El mundo del arte en Madrid experimentará un cambio significativo con la expansión del Museo Thyssen-Bornemisza, un espacio que, desde su apertura en 1992, ha brindado acceso a una de las colecciones de arte más impresionantes del mundo. La creciente afluencia de visitantes ha llevado a la administración del museo a hacer un anuncio importante: la inauguración de una segunda sede, a solo unos bloques de distancia de su ubicación actual, prevista para completarse en 2032.
Este nuevo inmueble, conocido como el Palacio de Hielo y Automóvil, se encuentra en el renombrado Barrio Literario de Madrid y tiene una extensión de 10,000 metros cuadrados. Desde 2007, el edificio ha permanecido vacío, pero con una inversión de €70 millones (aproximadamente $80.8 millones), se transformará en un espacio dedicado al arte contemporáneo. Para ello, se realizará una renovación exhaustiva antes de su reinauguración como museo.
La nueva sede albergará más de 360 obras de artistas del siglo XXI, pertenecientes a la colección de arte contemporáneo de la Fundación Thyssen-Bornemisza, conocida como TBA21. Tal colección fue impulsada por Francesca Thyssen-Bornemisza, hija del barón que fundó el museo. Esta adición fortalecerá y diversificará los recursos del museo, contribuyendo a su misión de educación y divulgación cultural.
El Ministro de Cultura, Ernest Urtasun, destacó la importancia de este proyecto, enfatizando que “esta ampliación es un paso gigante hacia la creación de un museo más grande y útil”. Su objetivo es transformar el Thyssen en un centro cultural abierto que no solo exhiba arte, sino que también ofrezca talleres, conferencias y espacios para la investigación.
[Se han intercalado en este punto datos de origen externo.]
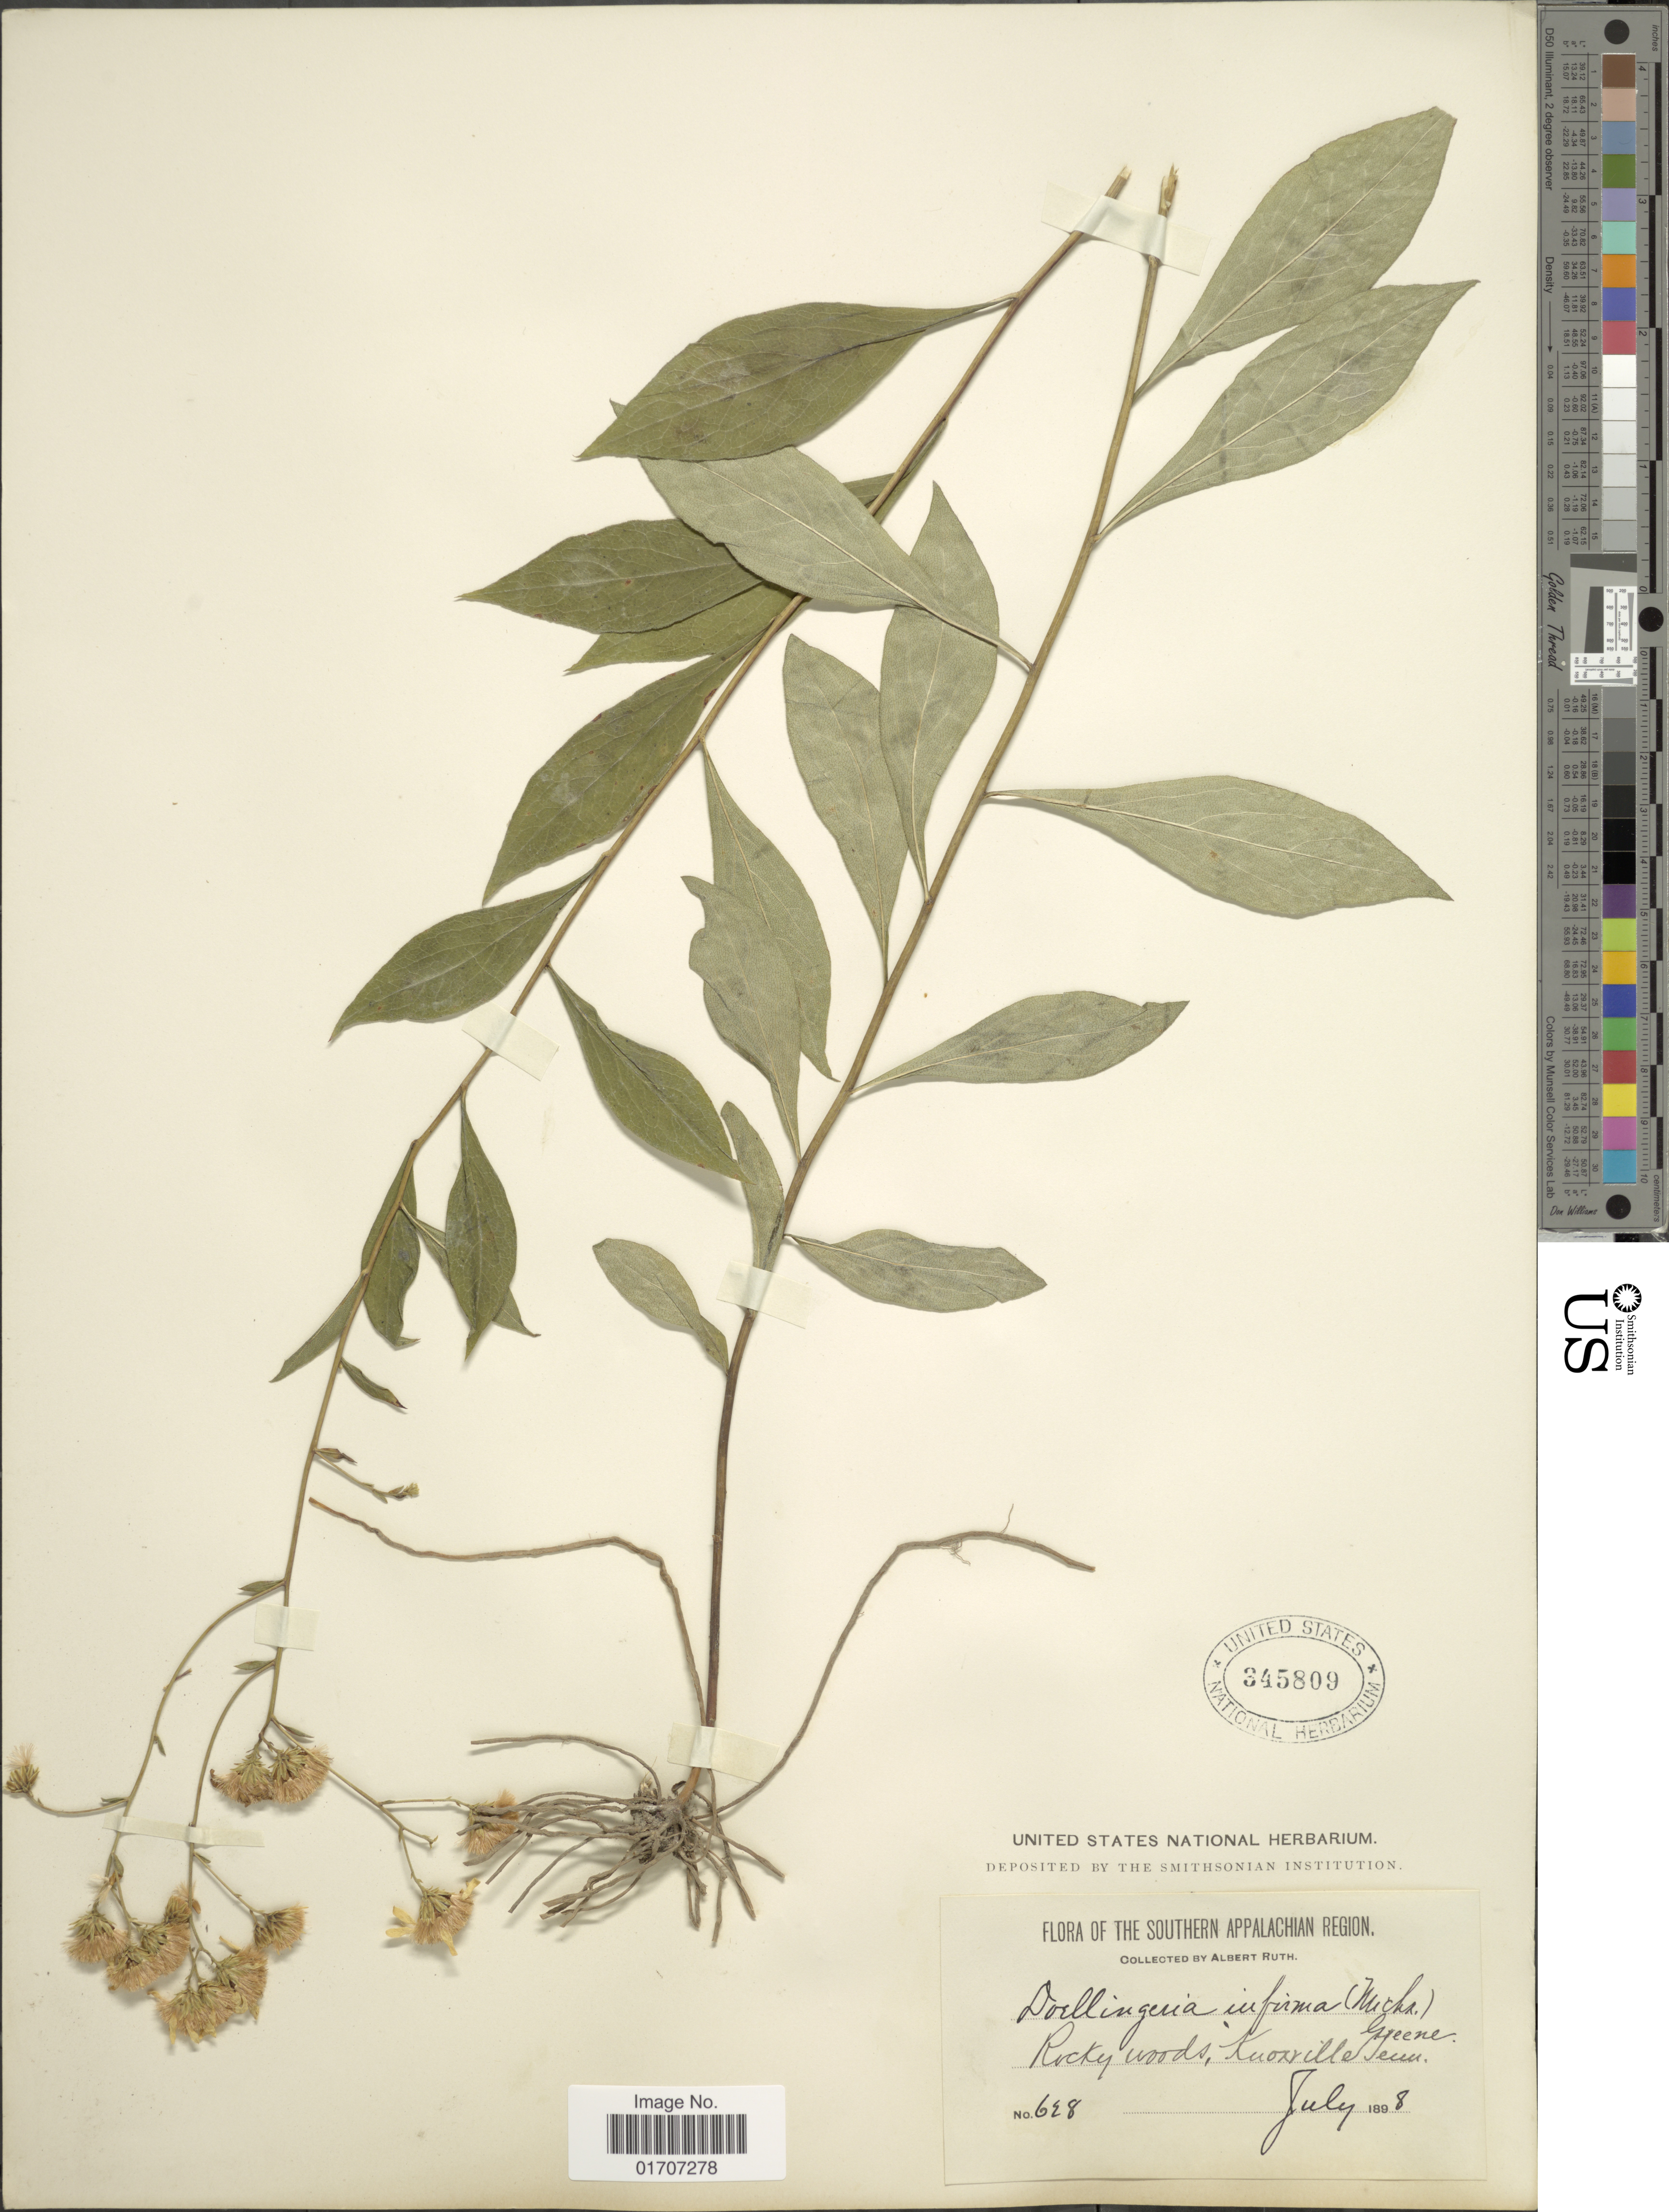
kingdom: Plantae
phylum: Tracheophyta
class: Magnoliopsida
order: Asterales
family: Asteraceae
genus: Doellingeria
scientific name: Doellingeria infirma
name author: (Michx.) Greene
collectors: A. Ruth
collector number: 628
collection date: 1898-07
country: United States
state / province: Tennessee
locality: Rocky woods, Knoxville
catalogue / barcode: US 345809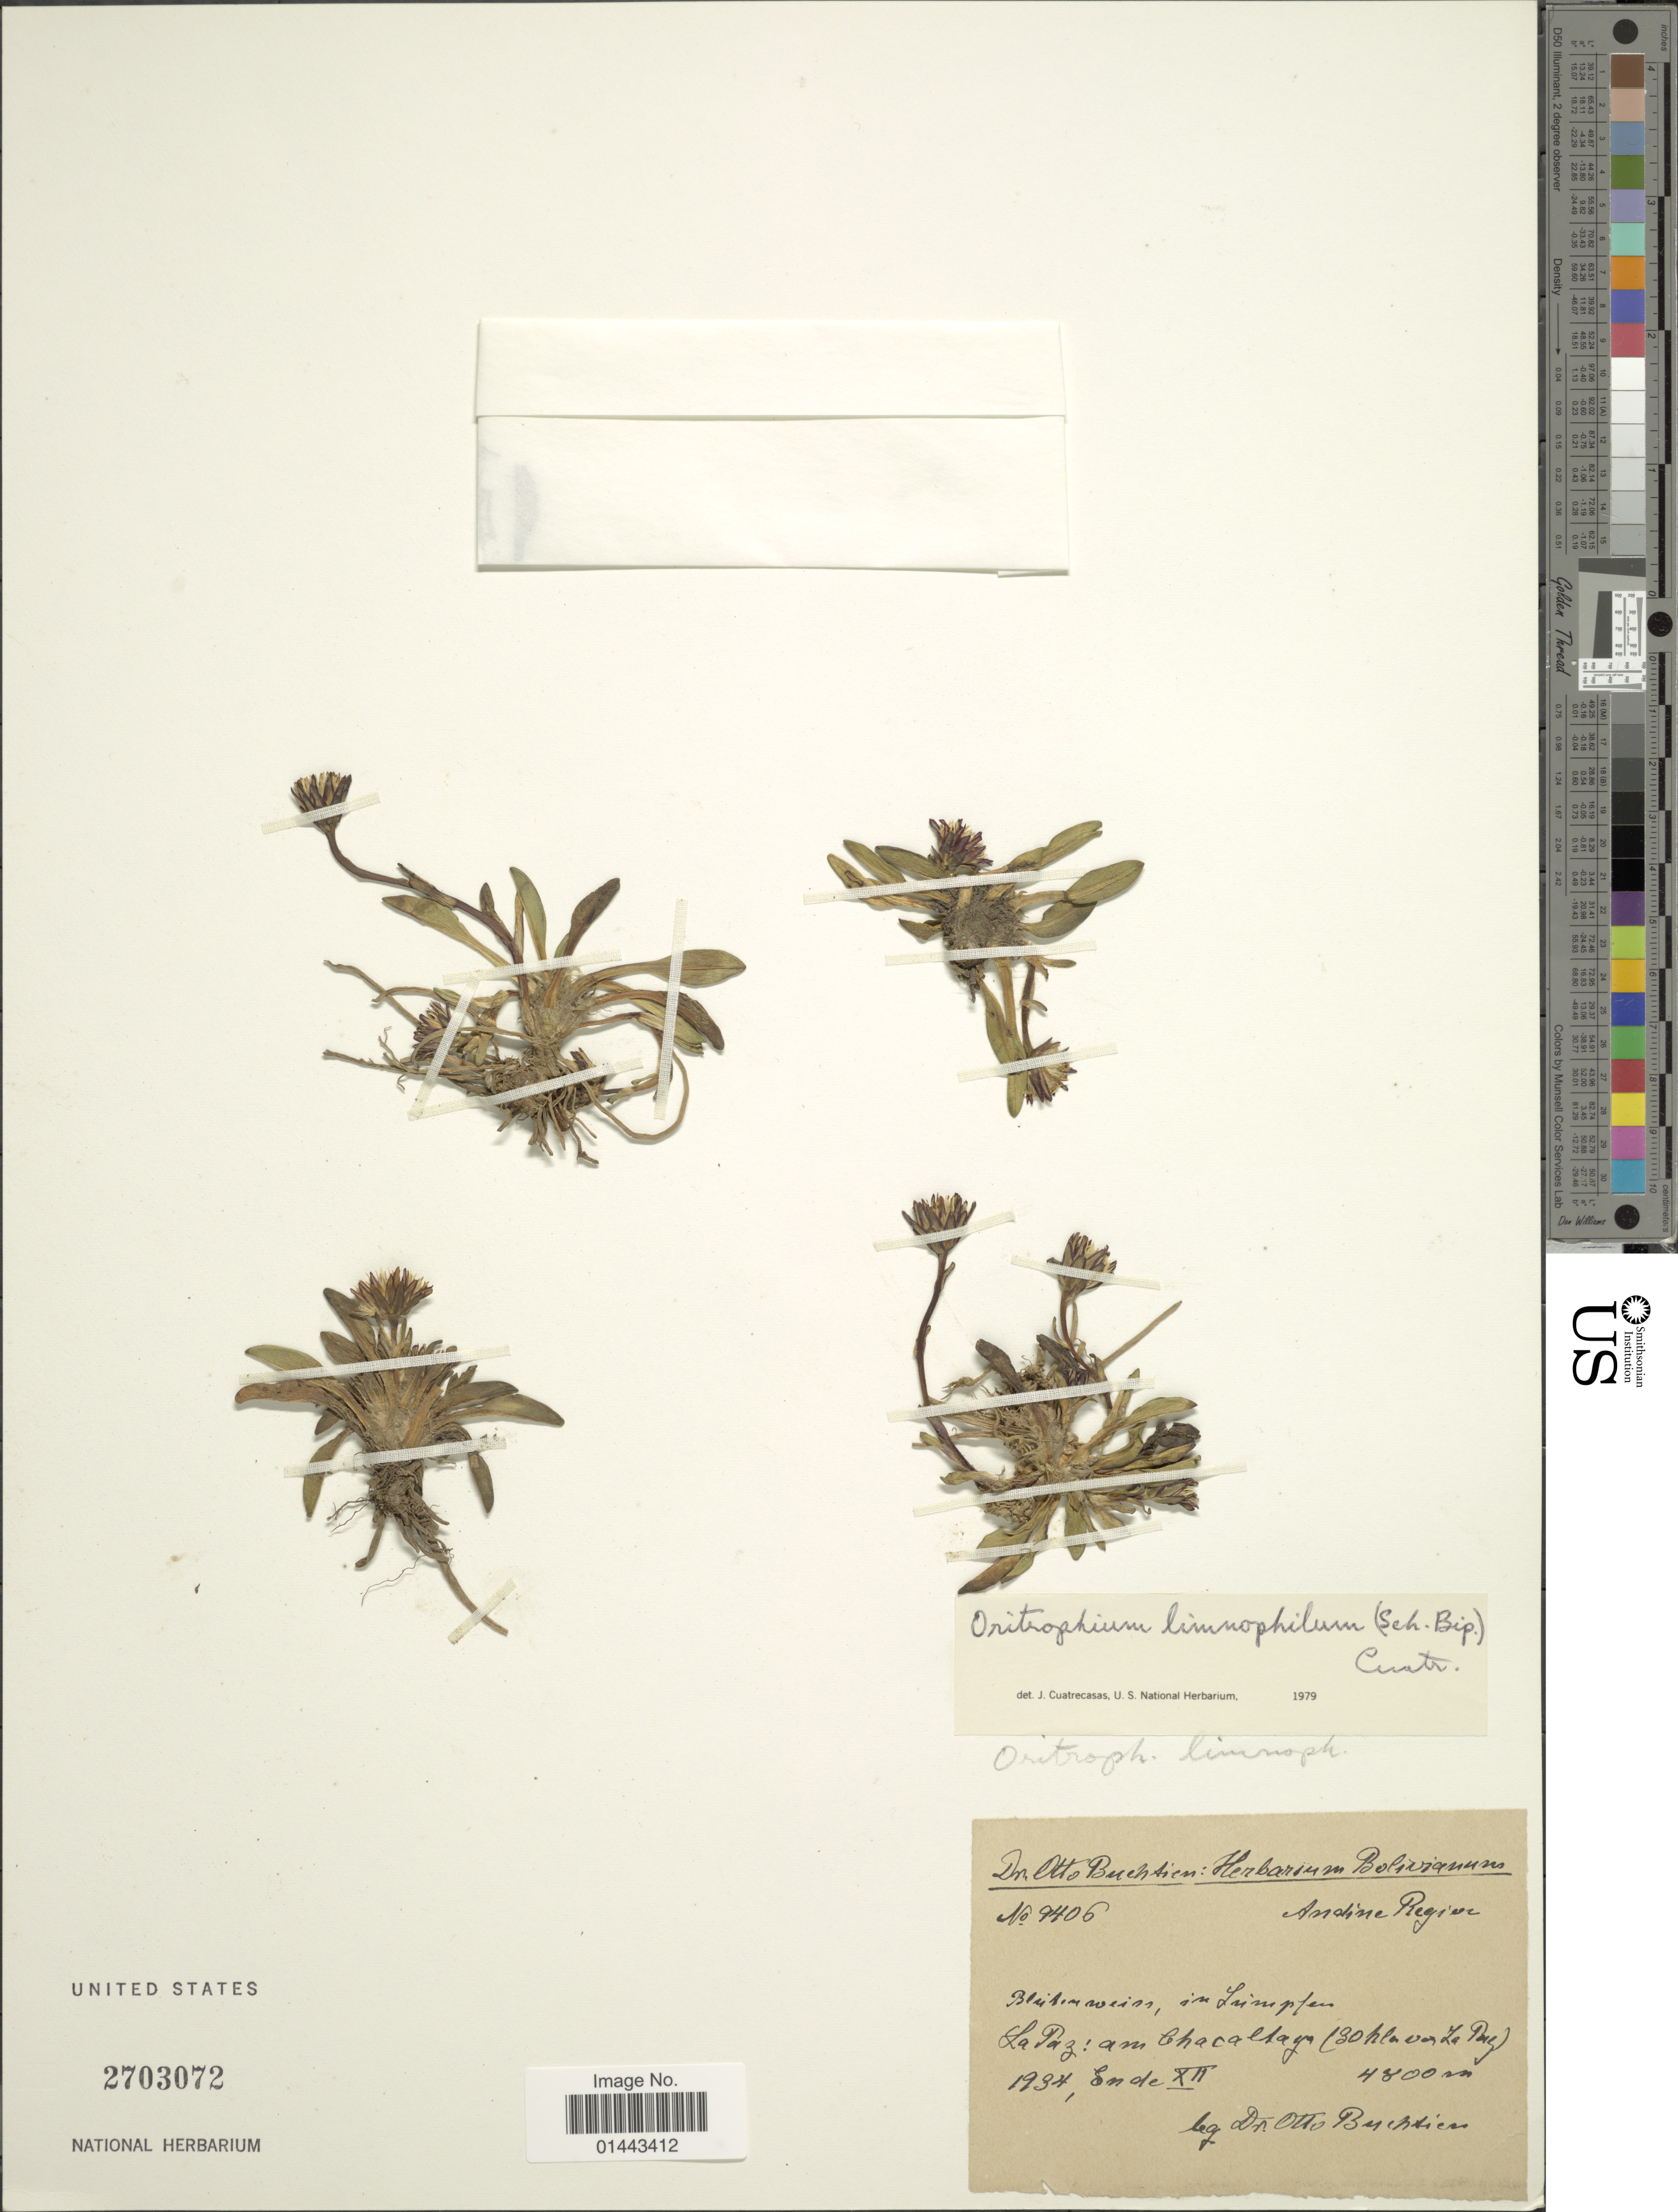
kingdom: Plantae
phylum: Tracheophyta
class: Magnoliopsida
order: Asterales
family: Asteraceae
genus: Oritrophium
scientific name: Oritrophium limnophilum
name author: (Sch. Bip.) Cuatrec.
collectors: O. Buchtien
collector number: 9406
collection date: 1934-12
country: Bolivia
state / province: La Paz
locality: Chacaltaya (30 km from La Paz).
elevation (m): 4800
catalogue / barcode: US 2703072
Las negociaciones para asegurar esta segunda sede fueron complejas, implicando a diversas entidades gubernamentales, el museo y la familia Thyssen. Un hito crucial en este proceso fue la decisión de Francesca Thyssen-Bornemisza de donar 186 obras de su colección personal, valoradas en casi €16 millones ($18.5 millones), y acordar un préstamo a largo plazo de 179 piezas más, lo que suma un valor adicional de €10 millones ($11.5 millones).
Además de la colección contemporánea, el nuevo edificio también albergará otras secciones del museo, incluyendo el archivo, el taller de restauración y un centro de actividades. Se ha previsto que una parte del espacio sea dedicada a un centro memorial en honor a las víctimas del terrorismo, gestionado por el Ministerio del Interior.
La renovación será respaldada por diversas entidades gubernamentales, quienes cubrirán los costos de museografía, equipo y mobiliario, asegurando que el nuevo Thyssen no solo satisfaga la demanda actual de visitantes, sino que también actúe como un motor cultural dentro de la ciudad. Este año, se planea lanzar un concurso de diseño arquitectónico para la renovación, cuyo proyecto ganador se ejecutará entre 2027 y 2028, con trabajos de construcción que iniciarán en 2029.
La historia del Museo Thyssen-Bornemisza continúa evolucionando, y su ampliación promete convertirlo en uno de los destinos más esenciales para los amantes del arte, atrayendo a millones de visitantes más en los próximos años.